There are almost always 1 or 2 successful channels, not 5 or 6. But attribution targets want all 6 channels to be successful, rather than aiming to get the most revenue from the ones that already work.


Frankly, I've had enough of these discussions.


What is the way ahead?


Clearly, the current situation is not ideal. Approx 50% of SaaS companies are reporting that they are missing revenue targets, so the current setup also isn't helping to make more money.


It is a difficult change. So many mindsets and egos need to adjust. So many employees have variable pay linked to the current attribution model....


The key is looking at each team, and asking "What actions should this team take to help us hit our revenue goals?"


Here is a structure.


Total revenue and total pipeline are everyone's goals.


Each team has different actions that they can take to help the company reach that goal.

We want to direct the efforts of each team towards those activities.


Sales


Owns 100% of both revenue and pipeline targets. No difference between sales-sourced and other-sourced.


The only case I can think of where sales don't own 100% is if you have a reseller GTM motion that takes up some % of revenue without sales involvement.


SDRs


There are lots of options for SDR goals, primarily around setting meetings with new logos.


  • Booking meetings from inbound leads

  • Outbound prospecting - I think this works best when partnered with AEs

  • Multithreading pipeline - getting more meetings with other stakeholders for existing pipeline opportunities


The goals should be ICP meetings, or named account meetings.

You should track the number, types, and value of closed deals and open pipeline that have SDR-booked meetings with the account. Not necessarily with the lead that was converted.


Marketing


The question here is - what should marketing do to help close more revenue? The answer often is not 'get more leads'

Here are 5 areas to consider:


  • Helping sales to generate new business

  • Pipeline velocity and closure rates for existing pipeline

  • Customer marketing for retention and expansion

  • Partner engagement


Depending on your scale, Marketing can also carry different goals in different regions, or with different sales teams.

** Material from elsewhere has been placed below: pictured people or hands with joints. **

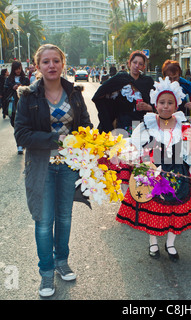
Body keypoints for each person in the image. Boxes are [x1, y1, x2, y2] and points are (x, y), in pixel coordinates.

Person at [14, 44, 93, 297]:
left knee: (65, 218)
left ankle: (61, 262)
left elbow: (86, 125)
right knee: (44, 222)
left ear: (63, 63)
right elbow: (22, 134)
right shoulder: (28, 96)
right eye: (46, 61)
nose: (51, 65)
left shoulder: (75, 93)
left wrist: (88, 140)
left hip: (69, 166)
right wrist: (57, 141)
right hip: (41, 167)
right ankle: (46, 274)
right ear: (38, 66)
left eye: (56, 61)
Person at [116, 77, 191, 261]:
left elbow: (190, 155)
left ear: (176, 105)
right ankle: (153, 243)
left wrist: (189, 143)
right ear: (155, 104)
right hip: (152, 172)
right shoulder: (146, 125)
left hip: (177, 173)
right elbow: (135, 149)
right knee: (152, 208)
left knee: (176, 209)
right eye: (162, 102)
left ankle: (170, 243)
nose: (165, 106)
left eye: (170, 103)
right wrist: (142, 162)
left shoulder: (184, 126)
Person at [92, 50, 154, 186]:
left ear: (144, 67)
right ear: (129, 63)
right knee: (125, 160)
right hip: (123, 124)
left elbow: (158, 103)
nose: (137, 66)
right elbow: (100, 95)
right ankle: (126, 191)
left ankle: (141, 188)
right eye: (135, 62)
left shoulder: (148, 82)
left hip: (142, 126)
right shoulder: (120, 79)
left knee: (141, 159)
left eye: (141, 64)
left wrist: (149, 107)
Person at [161, 59, 191, 182]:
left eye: (175, 77)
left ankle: (184, 189)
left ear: (179, 75)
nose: (172, 81)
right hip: (165, 130)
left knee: (183, 162)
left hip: (183, 130)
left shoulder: (188, 86)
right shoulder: (160, 87)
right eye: (169, 78)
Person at [4, 61, 30, 154]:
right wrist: (12, 87)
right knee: (15, 124)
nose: (18, 70)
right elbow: (5, 91)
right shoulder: (9, 79)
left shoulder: (25, 79)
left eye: (19, 68)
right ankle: (19, 143)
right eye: (16, 69)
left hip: (24, 104)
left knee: (23, 125)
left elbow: (30, 89)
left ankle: (21, 145)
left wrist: (22, 87)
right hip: (12, 104)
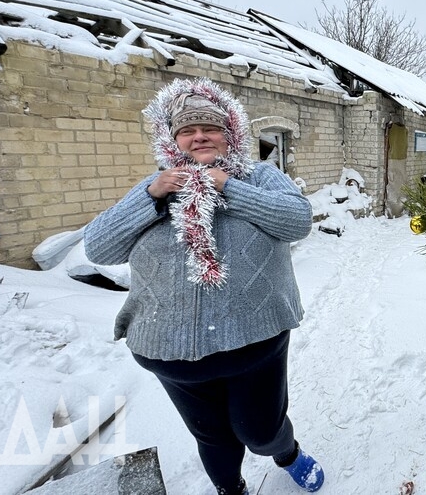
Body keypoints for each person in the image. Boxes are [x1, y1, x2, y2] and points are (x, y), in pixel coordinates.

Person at [85, 77, 324, 494]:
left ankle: (286, 454)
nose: (199, 137)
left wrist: (226, 186)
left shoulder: (259, 177)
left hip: (255, 342)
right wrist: (150, 196)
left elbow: (296, 221)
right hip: (168, 350)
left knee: (261, 431)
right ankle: (231, 490)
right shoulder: (157, 186)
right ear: (172, 139)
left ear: (229, 133)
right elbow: (99, 248)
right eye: (187, 130)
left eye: (209, 128)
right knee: (213, 437)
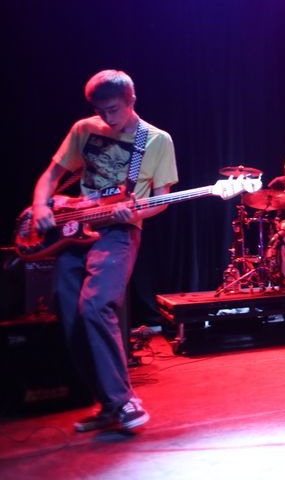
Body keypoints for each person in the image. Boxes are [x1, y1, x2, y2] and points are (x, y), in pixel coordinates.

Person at [31, 69, 178, 431]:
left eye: (113, 109)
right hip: (77, 229)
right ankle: (109, 405)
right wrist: (40, 206)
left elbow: (162, 200)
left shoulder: (156, 140)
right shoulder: (84, 129)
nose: (107, 118)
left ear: (131, 100)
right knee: (70, 315)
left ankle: (125, 401)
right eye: (100, 110)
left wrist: (136, 211)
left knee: (96, 304)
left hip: (120, 231)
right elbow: (51, 175)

  • Region 1 has no brand awareness - marketing to run engagement campaigns and pass intent signals to sales

  • Region 2 has lots of pipeline that isn't closing - marketing to run pipeline velocity activities such as events for existing opportunities.

  • etc


A simple option is to create touchpoints with a set of named accounts. Make a list of accounts, make a list of activities that can contribute to sales, and execute and track those activities.


For example. We want prospect accounts to download case studies. Measure marketing on # of case study downloads from a set of accounts. Now marketing can argue that we don't have the right case studies for some segments. Instead of creating random case studies, we start creating case studies specifically for those segments. Marketing will also push for more interesting case studies, with more details that can create curiosity and downloads.


I would argue that this process - creating better case studies, for segments that lacked them, and driving download campaigns - is possibly much more effective than just saying "Generate more leads"


Customer Success


The best metric for CS teams is 'sticky product adoption'. 

In your product, there are usage patterns that result in lower churn and more expansion. The CS team should drive the adoption of these patterns.

The second best metric is targeted relationship building. Make a list of important activities and track whether they happen.


  • Conducted QBR with the decision maker present

  • Took the user team out for lunch/dinner

  • CXO level meeting to present the road map

  • Convinced a CXO to speak at your event.

  • etc etc


Reporting


Reporting - whether ongoing or QBRs - has to move away from showing pipe and revenue broken up by attribution source.


  • Present the pipeline and revenue.

  • Present the metrics defined for each team

  • Discuss gaps in pipeline coverage

  • Discuss gaps in the team metrics

  • Discuss whether the metrics are contributing to the pipeline.

  • Discuss changes to activities needed.


Avoid slipping back into the 'everyone generates more leads' mindset!